In the 2007 Gran Consiglio election, there were a total of 206 registered voters in Sagno, of which 170 or 82.5% voted. 4 blank ballots were cast, leaving 166 valid ballots in the election. The most popular party was the PLRT which received 49 or 29.5% of the vote. The next three most popular parties were; the PPD+GenGiova (with 41 or 24.7%), the SSI (with 27 or 16.3%) and the PS (with 20 or 12.0%).

In the 2007 Consiglio di Stato election, 1 blank ballot was cast, leaving 169 valid ballots in the election. The most popular party was the PLRT which received 53 or 31.4% of the vote. The next three most popular parties were; the PPD (with 40 or 23.7%), the PS (with 26 or 15.4%) and the PS (with 26 or 15.4%).

==Economy==
There were 118 residents of the village who were employed in some capacity, of which females made up 34.7% of the workforce. In 2008's statistics the total number of full-time equivalent jobs was 18. The number of jobs in the primary sector was 3, all of which were in agriculture. The number of jobs in the secondary sector was 1, of which or (0.0%) were in manufacturing and 1 (100.0%) were in construction. The number of jobs in the tertiary sector was 14. In the tertiary sector; 3 or 21.4% were in the sale or repair of motor vehicles, 3 or 21.4% were in a hotel or restaurant, 1 or 7.1% were in the information industry, 2 or 14.3% were technical professionals or scientists.

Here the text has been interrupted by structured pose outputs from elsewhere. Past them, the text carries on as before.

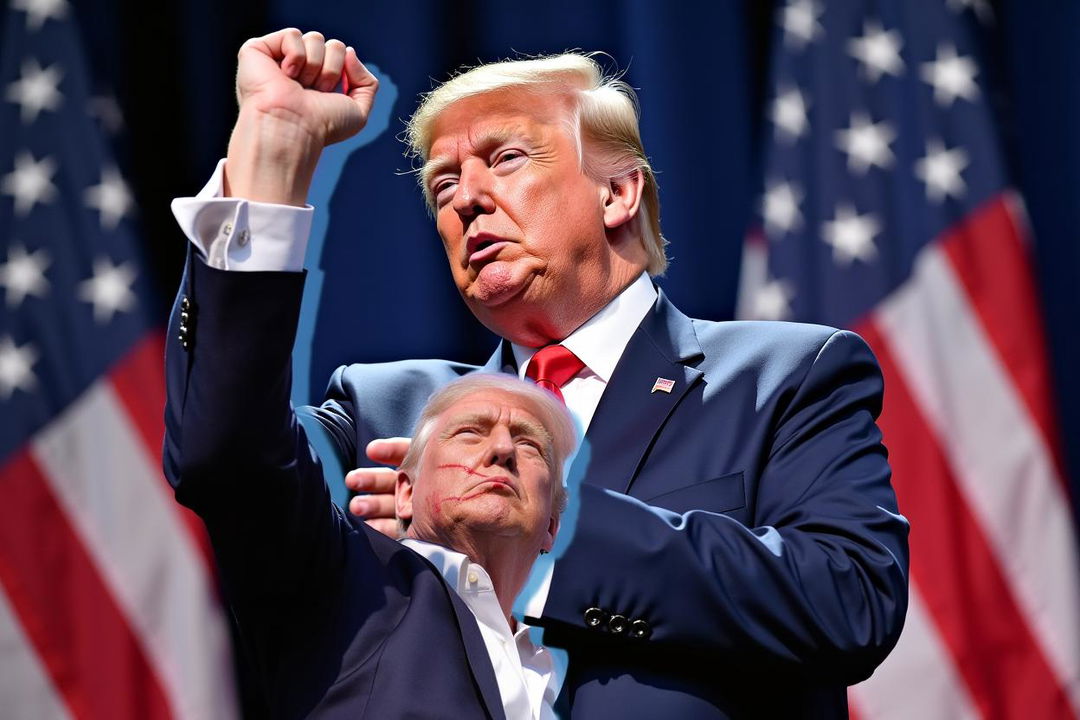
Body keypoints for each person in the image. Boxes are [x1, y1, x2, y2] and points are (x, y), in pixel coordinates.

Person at [168, 28, 909, 718]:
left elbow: (850, 601)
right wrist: (272, 154)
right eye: (442, 185)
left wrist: (554, 535)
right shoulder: (382, 413)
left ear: (618, 193)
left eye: (505, 158)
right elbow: (222, 460)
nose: (465, 198)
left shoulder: (783, 378)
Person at [166, 363, 576, 718]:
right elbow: (239, 448)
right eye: (471, 432)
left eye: (529, 444)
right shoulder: (341, 580)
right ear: (404, 493)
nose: (503, 449)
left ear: (552, 526)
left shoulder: (572, 678)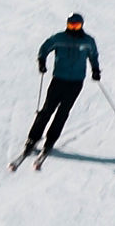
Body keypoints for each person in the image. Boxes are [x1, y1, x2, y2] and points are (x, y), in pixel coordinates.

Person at [23, 14, 102, 169]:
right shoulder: (59, 38)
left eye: (77, 26)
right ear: (67, 25)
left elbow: (93, 55)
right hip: (58, 79)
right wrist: (41, 61)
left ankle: (51, 139)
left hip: (76, 82)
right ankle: (33, 138)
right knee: (47, 110)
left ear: (81, 25)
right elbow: (45, 48)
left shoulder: (87, 41)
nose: (74, 29)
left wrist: (96, 70)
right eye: (71, 26)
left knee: (63, 112)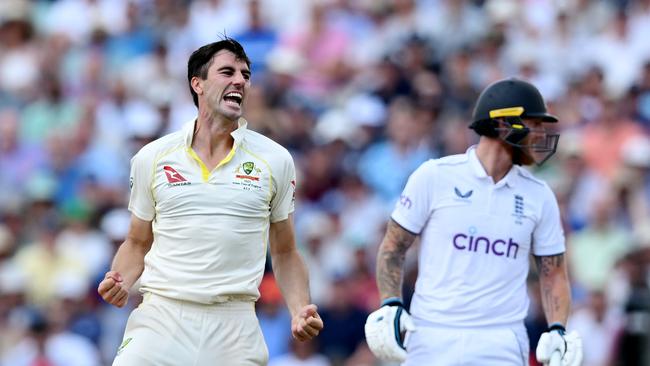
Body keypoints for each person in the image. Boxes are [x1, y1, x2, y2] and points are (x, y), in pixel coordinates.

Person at [97, 38, 323, 365]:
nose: (240, 81)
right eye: (227, 72)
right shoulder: (153, 157)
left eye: (245, 75)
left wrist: (300, 308)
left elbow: (285, 251)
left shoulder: (275, 159)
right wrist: (119, 278)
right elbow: (137, 241)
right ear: (197, 84)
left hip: (235, 325)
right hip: (162, 317)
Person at [364, 78, 583, 365]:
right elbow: (393, 246)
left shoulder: (539, 195)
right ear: (504, 124)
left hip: (501, 340)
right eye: (535, 124)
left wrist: (558, 328)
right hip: (431, 333)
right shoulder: (435, 176)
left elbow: (554, 273)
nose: (541, 134)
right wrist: (390, 303)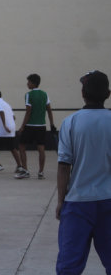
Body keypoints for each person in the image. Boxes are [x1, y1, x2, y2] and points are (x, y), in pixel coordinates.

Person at [55, 70, 111, 274]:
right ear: (108, 94)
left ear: (82, 93)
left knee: (69, 265)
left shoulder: (71, 122)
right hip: (108, 199)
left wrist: (61, 201)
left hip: (78, 204)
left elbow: (63, 165)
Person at [16, 73, 56, 179]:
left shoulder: (28, 95)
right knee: (41, 148)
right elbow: (49, 110)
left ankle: (25, 170)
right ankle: (41, 172)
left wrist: (22, 127)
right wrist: (52, 124)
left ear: (33, 83)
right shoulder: (45, 94)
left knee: (21, 146)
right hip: (42, 126)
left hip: (30, 126)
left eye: (28, 82)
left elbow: (28, 112)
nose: (27, 84)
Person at [0, 90, 22, 174]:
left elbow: (1, 112)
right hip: (11, 128)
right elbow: (13, 117)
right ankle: (20, 166)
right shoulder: (6, 104)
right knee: (12, 148)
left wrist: (4, 126)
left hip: (4, 128)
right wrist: (10, 126)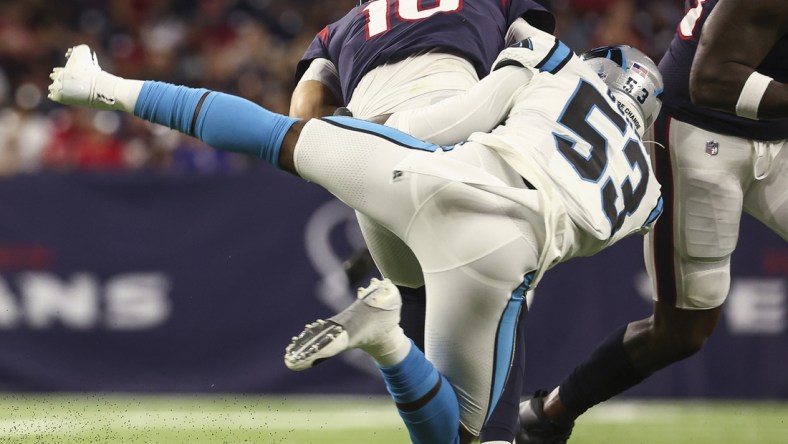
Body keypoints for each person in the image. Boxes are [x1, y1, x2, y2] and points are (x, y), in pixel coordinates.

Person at [47, 22, 664, 442]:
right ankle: (387, 343)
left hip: (433, 174)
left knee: (272, 135)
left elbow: (485, 101)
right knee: (462, 437)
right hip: (499, 262)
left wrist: (387, 135)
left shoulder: (559, 71)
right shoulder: (649, 199)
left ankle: (106, 86)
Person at [516, 1, 788, 442]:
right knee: (681, 333)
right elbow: (712, 79)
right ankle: (547, 416)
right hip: (702, 135)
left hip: (778, 133)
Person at [289, 3, 555, 441]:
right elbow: (539, 56)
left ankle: (387, 341)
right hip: (459, 138)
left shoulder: (338, 30)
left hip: (377, 154)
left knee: (415, 301)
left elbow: (304, 115)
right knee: (502, 292)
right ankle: (496, 436)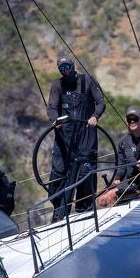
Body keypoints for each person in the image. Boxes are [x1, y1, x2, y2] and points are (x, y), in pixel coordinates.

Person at [46, 55, 106, 221]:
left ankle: (84, 210)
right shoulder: (57, 85)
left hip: (86, 135)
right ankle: (59, 211)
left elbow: (101, 103)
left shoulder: (87, 81)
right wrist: (55, 120)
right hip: (64, 139)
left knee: (85, 172)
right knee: (58, 174)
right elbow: (51, 108)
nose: (65, 71)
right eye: (61, 68)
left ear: (73, 66)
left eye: (67, 67)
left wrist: (95, 116)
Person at [97, 105, 140, 207]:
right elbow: (122, 163)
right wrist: (118, 177)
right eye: (130, 120)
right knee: (102, 200)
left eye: (135, 119)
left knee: (112, 196)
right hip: (133, 180)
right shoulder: (124, 141)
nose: (132, 122)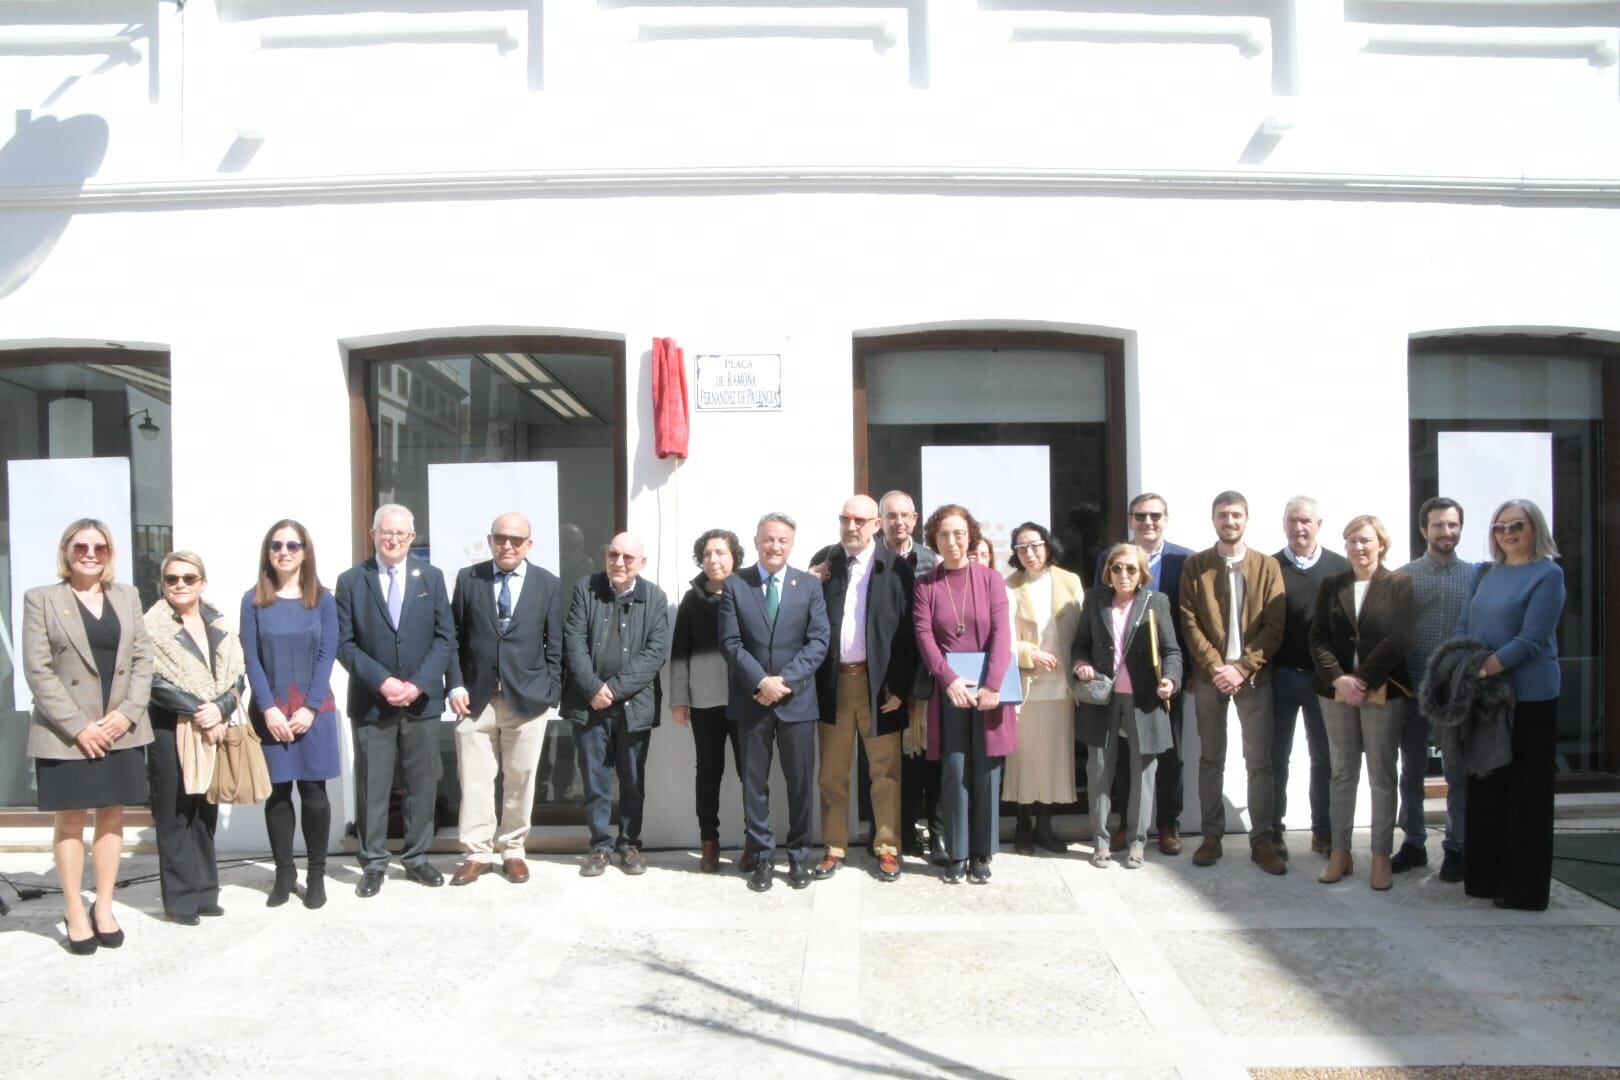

In 2000, there were 11 workers who commuted into the village and 95 workers who commuted away. The village is a net exporter of workers, with about 8.6 workers leaving the village for every one entering.

==Religion==
From the 2000 census, 190 or 79.8% were Roman Catholic, while 15 or 6.3% belonged to the Swiss Reformed Church. There are 22 individuals (or about 9.24% of the population) who belong to another church (not listed on the census), and 11 individuals (or about 4.62% of the population) did not answer the question.

==Education==
As of 2000, there were 20 students from Sagno who attended schools outside the village.